Les collections rassemblées, préservées et exposées constituent une image de la biodiversité accessible à tous les publics. D'une part, les collections de l'Aquarium-Muséum représentent un atout majeur dans l'illustration des enseignements de biologie et près d'un étudiant sur trois, à l'Université de Liège, profitera, au cours de ses études, de ces exemples. D'autre part, qu'il s'agisse de groupes scolaires qui découvrent notre institution muséale sous la conduite de leurs enseignants ou en visite interactive grâce à l'un de nos guides3, de groupes libres ou de visiteurs en famille ou isolés, chacun peut découvrir ou redécouvrir les splendeurs de la vie animale, rafraîchir ou approfondir ses connaissances, plonger à pieds secs dans les écosystèmes reconstitués et s'imprégner de notre message primordial : la Nature est fascinante, mais fragile, et il appartient à chacun d'aider à préserver notre patrimoine.
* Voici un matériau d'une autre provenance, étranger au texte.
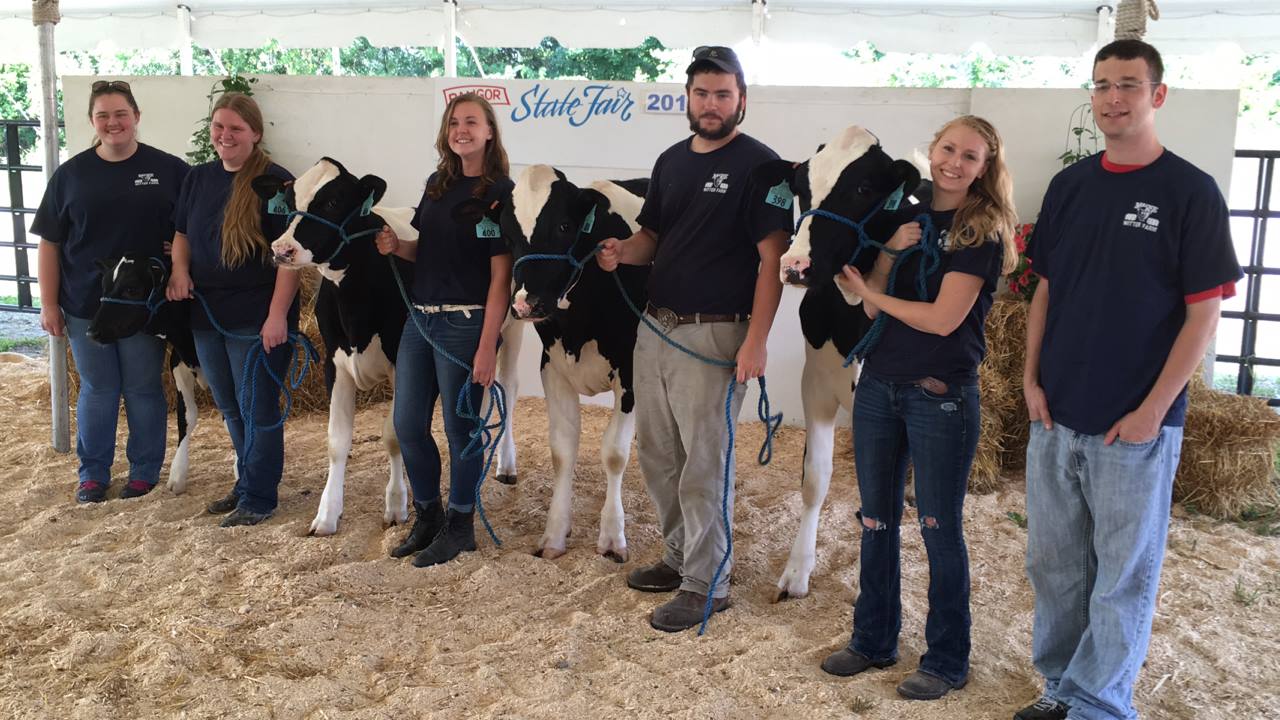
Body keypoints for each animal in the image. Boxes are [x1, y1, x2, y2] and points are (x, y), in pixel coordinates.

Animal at [87, 252, 204, 491]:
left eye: (132, 289)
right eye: (104, 287)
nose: (92, 332)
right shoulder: (178, 362)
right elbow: (187, 416)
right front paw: (177, 475)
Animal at [250, 159, 524, 535]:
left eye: (332, 202)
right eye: (289, 202)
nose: (282, 249)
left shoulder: (400, 363)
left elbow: (394, 434)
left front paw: (396, 505)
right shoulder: (335, 365)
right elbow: (337, 442)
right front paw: (327, 513)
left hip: (513, 327)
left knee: (508, 389)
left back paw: (506, 465)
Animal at [458, 163, 650, 561]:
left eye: (563, 226)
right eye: (507, 234)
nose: (525, 303)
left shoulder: (630, 370)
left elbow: (614, 453)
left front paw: (612, 537)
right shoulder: (554, 366)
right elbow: (562, 450)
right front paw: (555, 535)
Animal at [747, 126, 921, 597]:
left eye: (863, 188)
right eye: (800, 188)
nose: (795, 264)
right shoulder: (816, 385)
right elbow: (815, 478)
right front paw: (797, 570)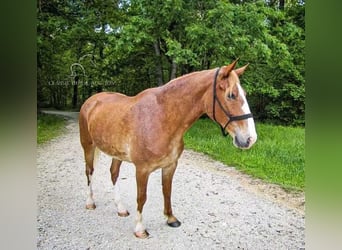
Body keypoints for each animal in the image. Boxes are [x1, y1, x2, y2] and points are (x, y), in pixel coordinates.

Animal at [79, 58, 256, 238]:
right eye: (231, 95)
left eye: (245, 94)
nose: (250, 138)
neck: (161, 117)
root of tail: (92, 100)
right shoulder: (142, 169)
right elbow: (141, 197)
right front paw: (140, 229)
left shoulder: (170, 165)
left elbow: (167, 191)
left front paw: (171, 218)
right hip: (88, 147)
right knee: (89, 172)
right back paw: (90, 202)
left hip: (117, 154)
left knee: (114, 174)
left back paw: (120, 209)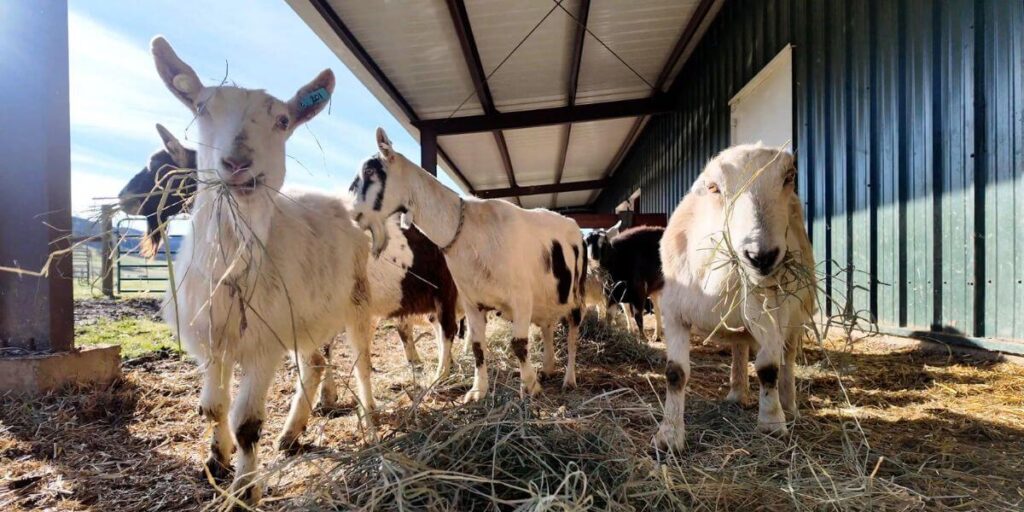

Christian Michel et Sonia Wanson
Octobre 2010

Christian Michel est Conservateur-Directeur de l'Aquarium-Muséum. Ses principales recherches portent sur le comportement de communication chez les poissons. Il enseigne l'aquariologie, l'éco-éthologie et la muséologie des sciences naturelles.

Sonia Wanson est biologiste. Directrice-Adjointe de l'Aquarium-Muséum. Au sein de l'asbl APAMLg, elle coordonne notamment les activités de promotion scientifique.
L'Aquarium-Muséum est membre fondateur de l'Embarcadère du Savoir
1 Un spécimen est dénommé « type » lorsqu'il a servi à la première description scientifique officielle de l'espèce à laquelle il appartient. C'est lui le spécimen auxquelles toutes les études futures feront référence.